PineBridge Investments LLC
Nature, Extent and Quality of Services
In reviewing the services provided by PineBridge, the Board considered a variety of matters, including the background, education and experience of PineBridge’s key portfolio management and operational personnel; its overall financial strength and stability; its resources and efforts to retain, attract and motivate capable personnel to serve the Master Fund; and the overall general quality and depth of its organization. The Board also took into account the experience, capability and integrity of its senior management; its investment philosophy and processes; PineBridge’s investment operations and staff; its portfolio trading and soft dollar practices; its commitment to compliance with applicable laws and regulations and the Funds’ compliance policies and procedures; and its disaster recovery and contingency planning practices. The Board found all of these matters to be satisfactory.
Investment Performance
The Board’s observations regarding the performance of the Funds are described above. The Board concluded that PineBridge continued to provide satisfactory services to the Master Fund.
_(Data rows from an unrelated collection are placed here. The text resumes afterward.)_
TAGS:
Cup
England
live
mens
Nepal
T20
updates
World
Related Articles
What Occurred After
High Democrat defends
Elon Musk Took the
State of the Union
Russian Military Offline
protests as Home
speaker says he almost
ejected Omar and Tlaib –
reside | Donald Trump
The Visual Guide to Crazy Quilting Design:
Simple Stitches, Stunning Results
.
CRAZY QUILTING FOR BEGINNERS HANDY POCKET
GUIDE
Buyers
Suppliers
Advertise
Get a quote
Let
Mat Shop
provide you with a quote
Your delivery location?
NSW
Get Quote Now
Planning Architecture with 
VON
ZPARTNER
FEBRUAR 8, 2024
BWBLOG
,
Advisory Fees and Fund Expenses
The Board reviewed information regarding the sub-advisory fees charged by PineBridge and observed that PineBridge does not advise any other funds of hedge funds with investment strategies similar to the Funds and therefore it could not compare PineBridge’s sub-advisory fees with the fees PineBridge charges to other similar clients. The Board noted that the Adviser pays out of its advisory fees all sub-advisory fees to PineBridge.
Benefits to PineBridge
The Board considered the benefits received by PineBridge as a result of its relationship with the Funds, including the sub-advisory fees paid to PineBridge, and the intangible benefits of PineBridge’s association with the Funds generally and any favorable publicity arising in connection with the Funds’ performance. The Board also considered that the asset levels of the Funds were relatively small and were currently not likely to lead to significant economies of scale.
Conclusions
Based on their review, including their consideration of each of the factors referred to above, the Board and the Independent Directors concluded that the compensation payable to PineBridge pursuant to its sub-advisory agreement is fair and reasonable in light of the nature and quality of the services being provided by PineBridge to the Funds and their shareholders, and that renewal of the sub-advisory agreement was in the best interest of the Funds and their shareholders.